Lucene Update Index
Dec 07, 2013 We would like to implement a Lucene based full text search for a 80 GB sized database. We are novice to Lucene technology, and the current plan is to.
See More On Stackoverflow
I'm developing a Desktop Search Engine in Visual Basic 9 (VS2008) using Lucene.NET (v2.0). I use the following code to initialize the IndexWriter Private writer As IndexWriter writer = New IndexWriter(indexDirectory, New StandardAnalyzer, False) writer.SetUseCompoundFile(True) If I select the same document folder (containing files to be indexed) twice, two different entries for each file in that document folder are created in the index. I want the IndexWriter to discard any files that are already present in the Index. What should I do to ensure this?
As Steve mentioned, you need to use an instance of IndexReader and call its DeleteDocuments method. DeleteDocuments accepts either an instance of a Term object or Lucene's internal id of the document (it is generally not recommended to use the internal id as it can and will change as Lucene merges segments). The best way is to use a unique identifier that you've stored in the index specific to your application.
Lucene Update Index
For example, in an index of patients in a doctor's office, if you had a field called 'patientid' you could create a term and pass that as an argument to DeleteDocuments. See the following example (sorry, C#): int patientID = 12; IndexReader indexReader = IndexReader.Open( indexDirectory ); indexReader.DeleteDocuments( new Term( 'patientid', patientID ) ); Then you could add the patient record again with an instance of IndexWriter. I learned a lot from this article. Hope this helps.
There are many out-of-date examples out there on deleting with an id field. The code below will work with Lucene.NET 2.4. It's not necessary to open an IndexReader if you're already using an IndexWriter or to access IndexSearcher.Reader. You can use IndexWriter.DeleteDocuments(Term), but the tricky part is making sure you've stored your id field correctly in the first place. Be sure and use Field.Index.NOTANALYZED as the index setting on your id field when storing the document. This indexes the field without tokenizing it, which is very important, and none of the other Field.Index values will work when used this way: IndexWriter writer = new IndexWriter(' MyIndexFolder', new StandardAnalyzer); var doc = new Document; var idField = new Field('id', 'MyItemId', Field.Store.YES, Field.Index.NOTANALYZED); doc.Add(idField); writer.AddDocument(doc); writer.Commit; Now you can easily delete or update the document using the same writer: Term idTerm = new Term('id', 'MyItemId'); writer.DeleteDocuments(idTerm); writer.Commit; Solution:4.

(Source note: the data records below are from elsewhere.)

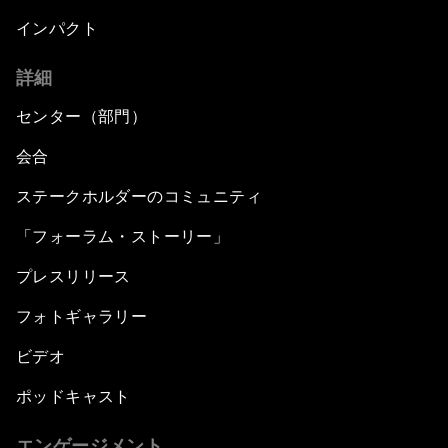
インパクト
詳細
センター（部門）
会合
ステークホルダーのコミュニティ
「フォーラム・ストーリー」
プレスリリース
フォトギャラリー
ビデオ
ポッドキャスト
エンゲージメント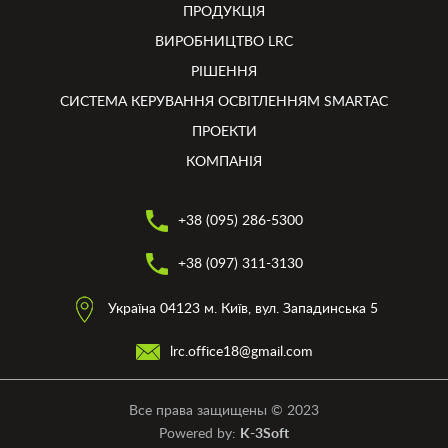
ПРОДУКЦІЯ
ВИРОБНИЦТВО LRC
РІШЕННЯ
СИСТЕМА КЕРУВАННЯ ОСВІТЛЕННЯМ SMARTAC
ПРОЕКТИ
КОМПАНІЯ
+38 (095) 286-5300
+38 (097) 311-3130
Україна 04123 м. Київ, вул. Западинська 5
lrc.office18@gmail.com
Все права защищены © 2023
Powered by:
K-3Soft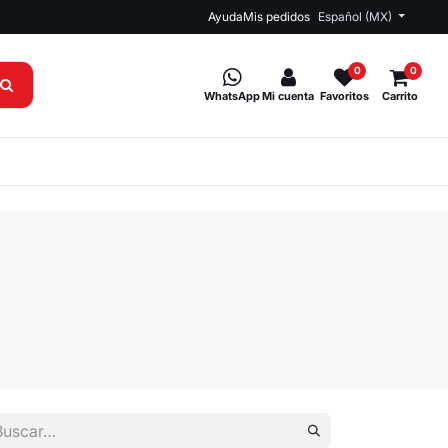
Ayuda
Mis pedidos
Español (MX)
0
0
WhatsApp
Mi cuenta
Favoritos
Carrito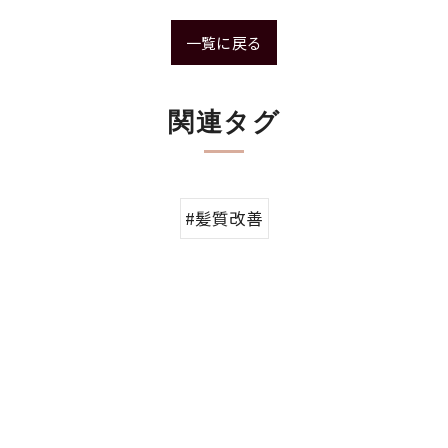
一覧に戻る
関連タグ
#髪質改善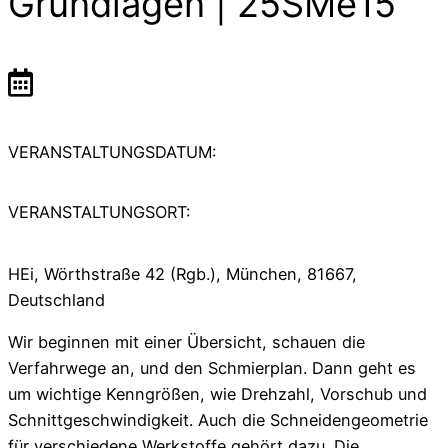
Grundlagen | 25SMe15
VERANSTALTUNGSDATUM:
VERANSTALTUNGSORT:
HEi, Wörthstraße 42 (Rgb.), München, 81667,
Deutschland
Wir beginnen mit einer Übersicht, schauen die
Verfahrwege an, und den Schmierplan. Dann geht es
um wichtige Kenngrößen, wie Drehzahl, Vorschub und
Schnittgeschwindigkeit. Auch die Schneidengeometrie
für verschiedene Werkstoffe gehört dazu. Die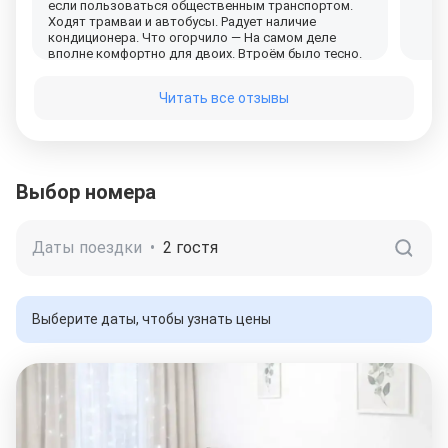
если пользоваться общественным транспортом.
Ходят трамваи и автобусы. Радует наличие
кондиционера. Что огорчило — На самом деле
вполне комфортно для двоих. Втроём было тесно.
Очень маленькая ванная комната, и подтекает
поддон. Убитый подъезд, нет лифта. Подниматься
Читать все отзывы
нужно на 5 этаж. Но больше всего разочаровало
то, что указано было в описании наличие парковки.
На самом деле же во дворе идёт ремонт и ставить
машину можно только в соседнем дворе. У нас
было достаточно много вещей, поэтому это было
крайне неудобно. На просьбу уступить в цене, ведь
Выбор номера
услуга получается не в полном объёме, нам
отказали. Мы отдали 3200 за сутки. Но не стоит
этих
денег.
Даты поездки
•
2 гостя
Выберите даты, чтобы узнать цены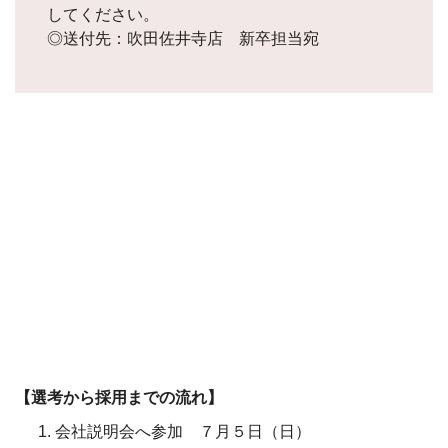
してください。
◎送付先：吹田佐井寺店 新卒担当宛
【選考から採用までの流れ】
会社説明会へ参加 ７月５日（日）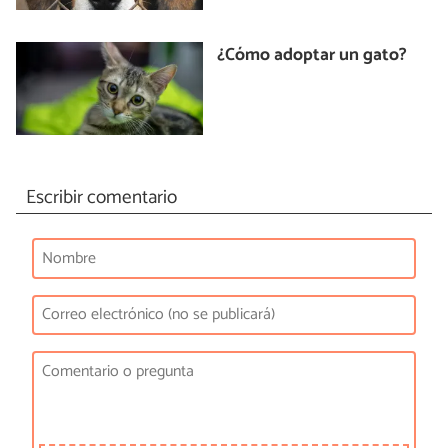
¿Cómo adoptar un gato?
Escribir comentario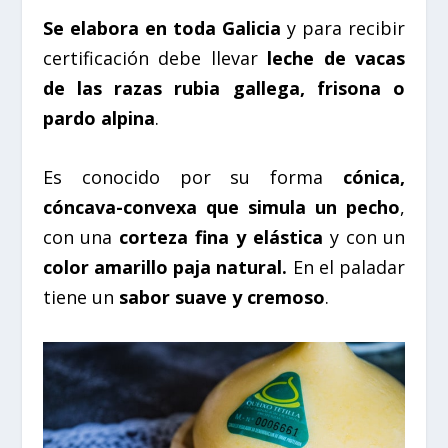
Se elabora en toda Galicia
y para recibir
certificación debe llevar
leche de vacas
de las razas rubia gallega, frisona o
pardo alpina
.
Es conocido por su forma
cónica,
cóncava-convexa que simula un pecho
,
con una
corteza fina y elástica
y con un
color amarillo paja natural.
En el paladar
tiene un
sabor suave y cremoso
.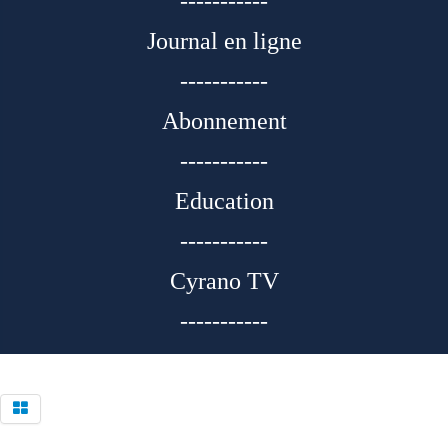
-----------
Journal en ligne
-----------
Abonnement
-----------
Education
-----------
Cyrano TV
-----------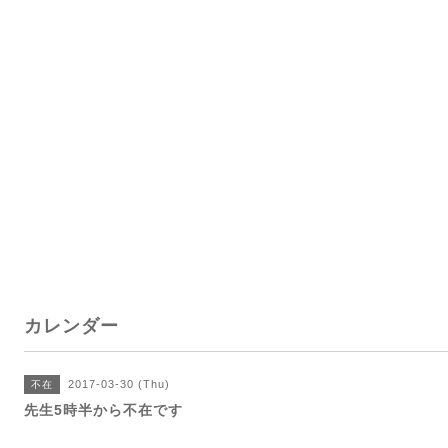
カレンダー
2017-03-30 (Thu)
不在
先生5時半から不在です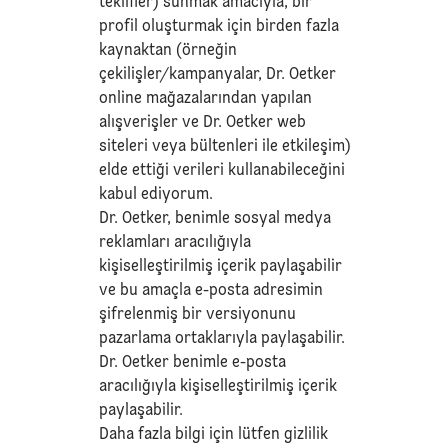
teklifler) sunmak amacıyla, bir
profil oluşturmak için birden fazla
kaynaktan (örneğin
çekilişler/kampanyalar, Dr. Oetker
online mağazalarından yapılan
alışverişler ve Dr. Oetker web
siteleri veya bültenleri ile etkileşim)
elde ettiği verileri kullanabileceğini
kabul ediyorum.
Dr. Oetker, benimle sosyal medya
reklamları aracılığıyla
kişiselleştirilmiş içerik paylaşabilir
ve bu amaçla e-posta adresimin
şifrelenmiş bir versiyonunu
pazarlama ortaklarıyla paylaşabilir.
Dr. Oetker benimle e-posta
aracılığıyla kişiselleştirilmiş içerik
paylaşabilir.
Daha fazla bilgi için lütfen
gizlilik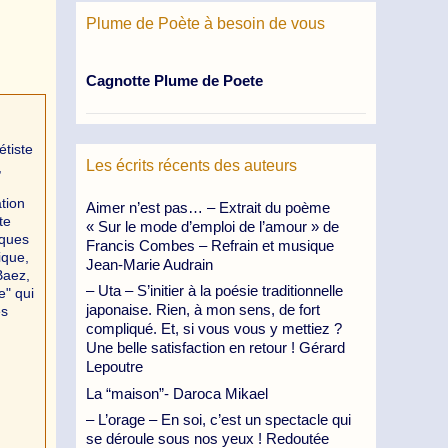
Plume de Poète à besoin de vous
Cagnotte Plume de Poete
tiste
Les écrits récents des auteurs
,
tion
Aimer n’est pas… – Extrait du poème
te
« Sur le mode d’emploi de l’amour » de
lques
Francis Combes – Refrain et musique
ique,
Jean-Marie Audrain
Baez,
– Uta – S’initier à la poésie traditionnelle
e" qui
japonaise. Rien, à mon sens, de fort
es
compliqué. Et, si vous vous y mettiez ?
Une belle satisfaction en retour ! Gérard
Lepoutre
La “maison”- Daroca Mikael
– L’orage – En soi, c’est un spectacle qui
se déroule sous nos yeux ! Redoutée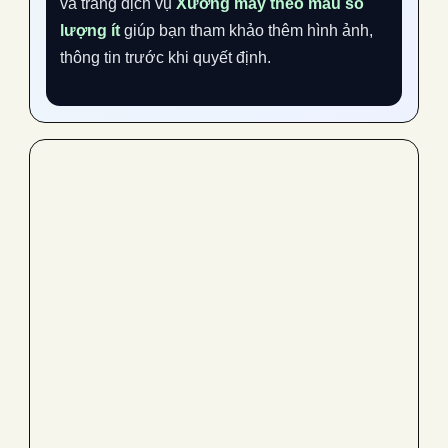
và trang dịch vụ
Xưởng may theo mẫu số
lượng ít
giúp bạn tham khảo thêm hình ảnh,
thông tin trước khi quyết định.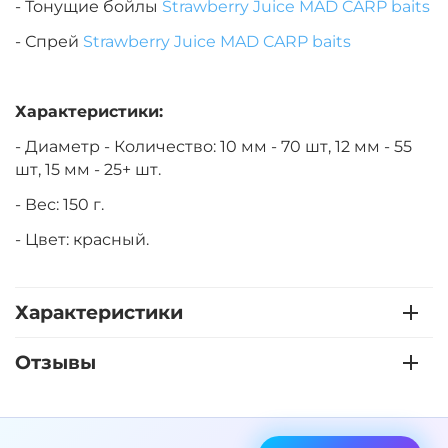
- Тонущие бойлы
Strawberry Juice MAD CARP baits
- Спрей
Strawberry Juice MAD CARP baits
Характеристики:
- Диаметр - Количество: 10 мм - 70 шт, 12 мм - 55
шт, 15 мм - 25+ шт.
- Вес: 150 г.
- Цвет: красный.
Характеристики
Отзывы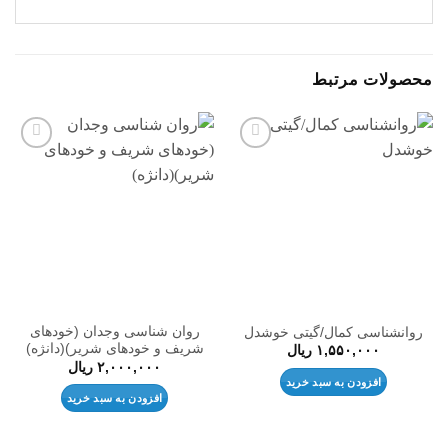
محصولات مرتبط
افزودن
افزودن
به
به
علاقه
علاقه
مندی
مندی
ها
ها
روان شناسی وجدان (خودهای
روانشناسی کمال/گیتی خوشدل
شریف و خودهای شریر)(دانژه)
۱,۵۵۰,۰۰۰
ریال
۲,۰۰۰,۰۰۰
ریال
افزودن به سبد خرید
افزودن به سبد خرید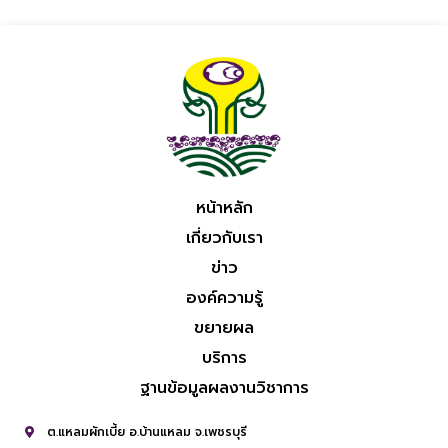
หน้าหลัก
เกี่ยวกับเรา
ข่าว
องค์ความรู้
ขยายผล
บริการ
ฐานข้อมูลผลงานวิชาการ
ต.แหลมผักเบี้ย อ.บ้านแหลม จ.เพชรบุรี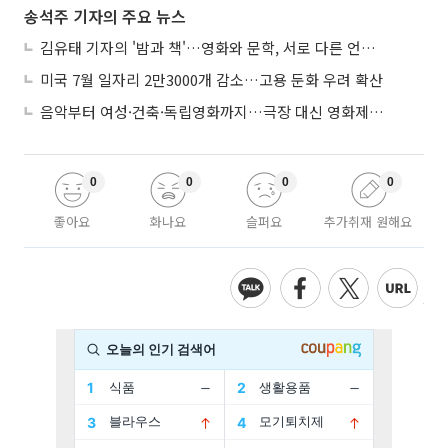
송석주 기자의 주요 뉴스
김유태 기자의 '밤과 책'…영화와 문학, 서로 다른 언어를 읽다
미국 7월 일자리 2만3000개 감소…고용 둔화 우려 확산
음악부터 여성·건축·독립영화까지…극장 대신 영화제로 즐기는 스크린 여행
0
0
0
0
좋아요
화나요
슬퍼요
추가취재 원해요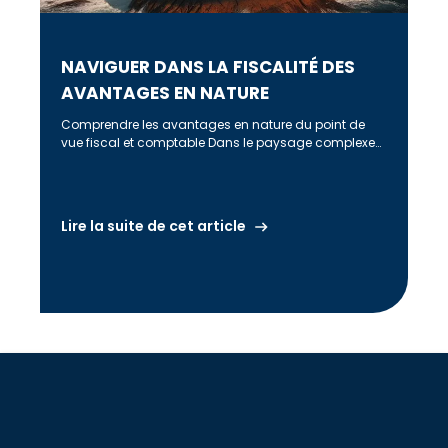
NAVIGUER DANS LA FISCALITÉ DES
AVANTAGES EN NATURE
Comprendre les avantages en nature du point de
vue fiscal et comptable Dans le paysage complexe
de la gestion des […]
Lire la suite de cet article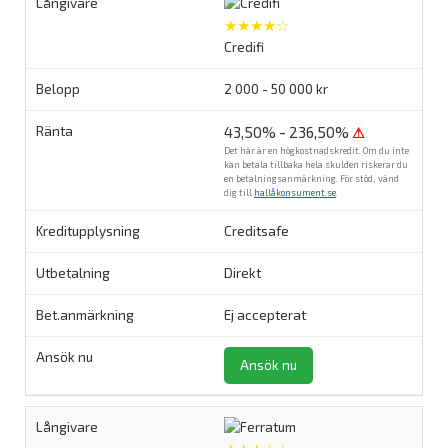
★★★★☆
Credifi
2 000 - 50 000 kr
43,50% - 236,50%
⚠
Det här är en högkostnadskredit. Om du inte
kan betala tillbaka hela skulden riskerar du
en betalningsanmärkning. För stöd, vänd
dig till
hallåkonsument.se
.
Creditsafe
Direkt
Ej accepterat
Ansök nu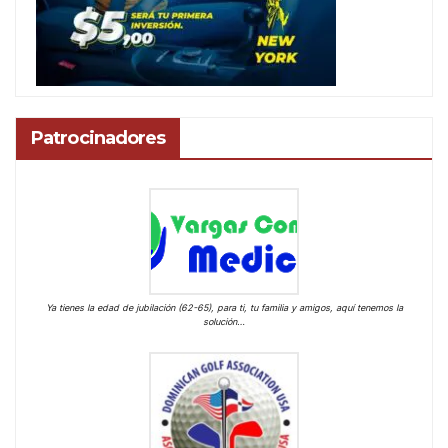
Patrocinadores
Ya tienes la edad de jubilación (62-65), para ti, tu familia y amigos, aquí tenemos la
solución…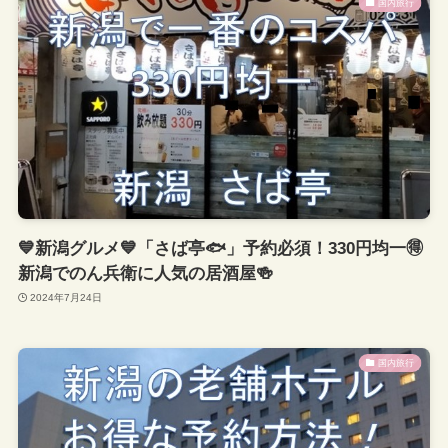
国内旅行
💙新潟グルメ💙「さば亭🐟」予約必須！330円均一🉐
新潟でのん兵衛に人気の居酒屋🍻
2024年7月24日
国内旅行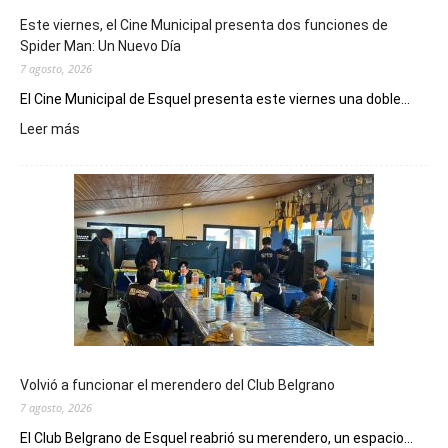
Este viernes, el Cine Municipal presenta dos funciones de
Spider Man: Un Nuevo Día
7 agosto, 2026
El Cine Municipal de Esquel presenta este viernes una doble...
:
Leer más
Este
viernes,
el
Cine
Municipal
presenta
dos
funciones
de
Spider
Man:
Un
Volvió a funcionar el merendero del Club Belgrano
Nuevo
7 agosto, 2026
Día
El Club Belgrano de Esquel reabrió su merendero, un espacio...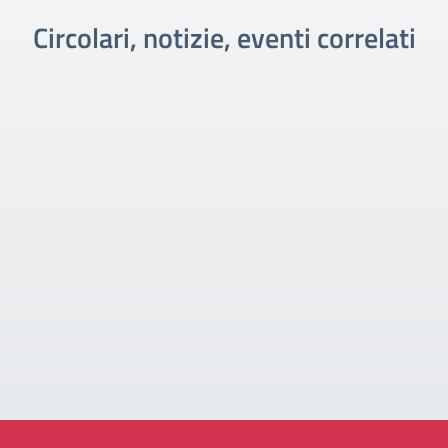
Circolari, notizie, eventi correlati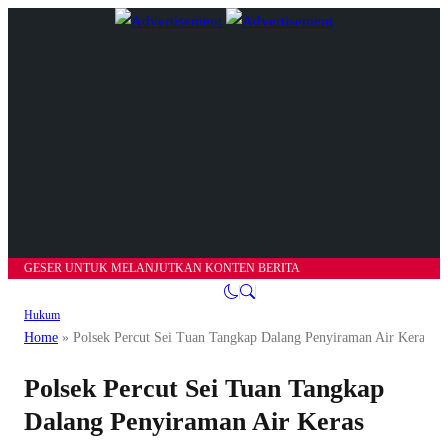
GESER UNTUK MELANJUTKAN KONTEN BERITA
Hukum
Home
»
Polsek Percut Sei Tuan Tangkap Dalang Penyiraman Air Keras
Polsek Percut Sei Tuan Tangkap
Dalang Penyiraman Air Keras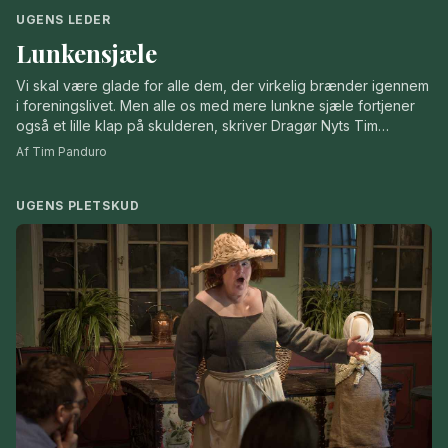
UGENS LEDER
Lunkensjæle
Vi skal være glade for alle dem, der virkelig brænder igennem
i foreningslivet. Men alle os med mere lunkne sjæle fortjener
også et lille klap på skulderen, skriver Dragør Nyts Tim
Panduro i denne klumme
Af Tim Panduro
UGENS PLETSKUD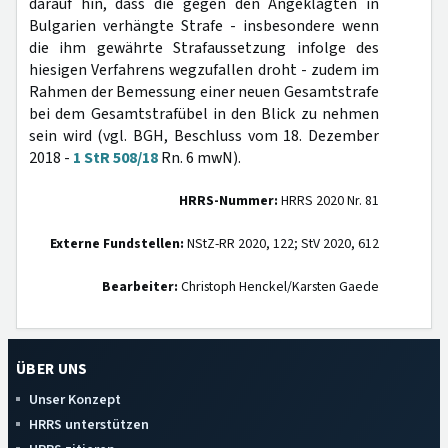
darauf hin, dass die gegen den Angeklagten in
Bulgarien verhängte Strafe - insbesondere wenn
die ihm gewährte Strafaussetzung infolge des
hiesigen Verfahrens wegzufallen droht - zudem im
Rahmen der Bemessung einer neuen Gesamtstrafe
bei dem Gesamtstrafübel in den Blick zu nehmen
sein wird (vgl. BGH, Beschluss vom 18. Dezember
2018 -
1 StR 508/18
Rn. 6 mwN).
HRRS-Nummer:
HRRS 2020 Nr. 81
Externe Fundstellen:
NStZ-RR 2020, 122; StV 2020, 612
Bearbeiter:
Christoph Henckel/Karsten Gaede
ÜBER UNS
Unser Konzept
HRRS unterstützen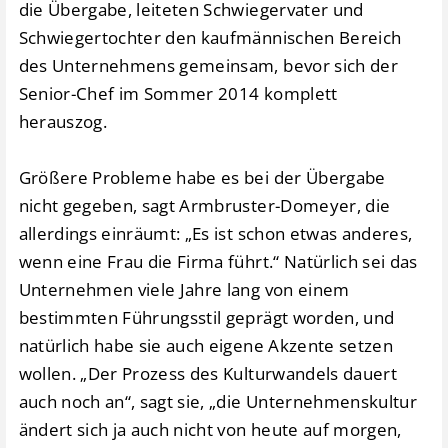
die Übergabe, leiteten Schwiegervater und
Schwiegertochter den kaufmännischen Bereich
des Unternehmens gemeinsam, bevor sich der
Senior-Chef im Sommer 2014 komplett
herauszog.
Größere Probleme habe es bei der Übergabe
nicht gegeben, sagt Armbruster-Domeyer, die
allerdings einräumt: „Es ist schon etwas anderes,
wenn eine Frau die Firma führt.“ Natürlich sei das
Unternehmen viele Jahre lang von einem
bestimmten Führungsstil geprägt worden, und
natürlich habe sie auch eigene Akzente setzen
wollen. „Der Prozess des Kulturwandels dauert
auch noch an“, sagt sie, „die Unternehmenskultur
ändert sich ja auch nicht von heute auf morgen,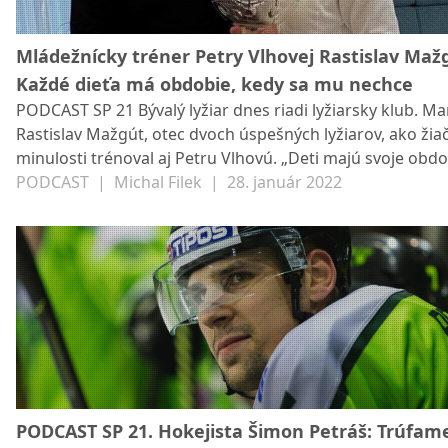
Mládežnícky tréner Petry Vlhovej Rastislav Maž
Každé dieťa má obdobie, kedy sa mu nechce
PODCAST SP 21 Bývalý lyžiar dnes riadi lyžiarsky klub. Martinčan
Rastislav Mažgút, otec dvoch úspešných lyžiarov, ako žia
minulosti trénoval aj Petru Vlhovú. „Deti majú svoje obdobia,
kedy chcú lyžovať, potom sa im chvíľu nechce. To obdobi
PODCAST
|
Michal Filek
|
28. január 2022
vycítiť tréner, kedy pritiahnuť špagát a kedy zasa povoliť.
sa im nesmie znechutiť.“ FOTO: Archív Rastislava Mažgút
PODCAST SP 21. Hokejista Šimon Petráš: Trúfame si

One option is of course to remove a document and then to add the updated version of the document. Alternatively you can also use the UpdateDocument method of the IndexWriter class: writer.UpdateDocument(new Term('patientid', document.Get('patientid')), document); This of course requires you to have a mechanism by which you can locate the document you want to update ('patientid' in this example).
Note:If u also have question or solution just comment us below or mail us on toontricks1994@gmail.com.
We would like to implement a Lucene based full text search for a 80 GB sized database. We are novice to Lucene technology, and the current plan is to achieve this by storing the index terms in a flat file. 1) For Indexing, is it wise to choose Zend Lucene (in terms of performance, stability & usage)? Research shows that Zend/PHP Lucene is much slower!
So, would it better to use Java Lucene (or SOLR) for the indexing and Zend Framework for querying the search results? 2) In case of insert/update/delete in the records, how to handle the re-indexing? Hi Jaggy, 1) we also use Zend Lucene in our product for full text searches. The searches are fast and reliable and you can customize the search the way you need it 2) insert are also fast and easy to do.
Updates are not possible, you have to delete the old entry (and thus you need a unique and bijective id to identify the record in the lucene index) from the search index and then readd the new/updated content. Deletes can be very time consuming as there seems to be a bug in the Zend Lucen implementation. The reliable method is very slow but works on a consistent Database. The preferred method by the developers is fast but does not work in all cases.
We will submit a ticket after me made a Testcase for that. Advantage of the PHP/Lucene is that you have more controll over you searches and elements, but you might also use the java version depending on the interface you need from the java version.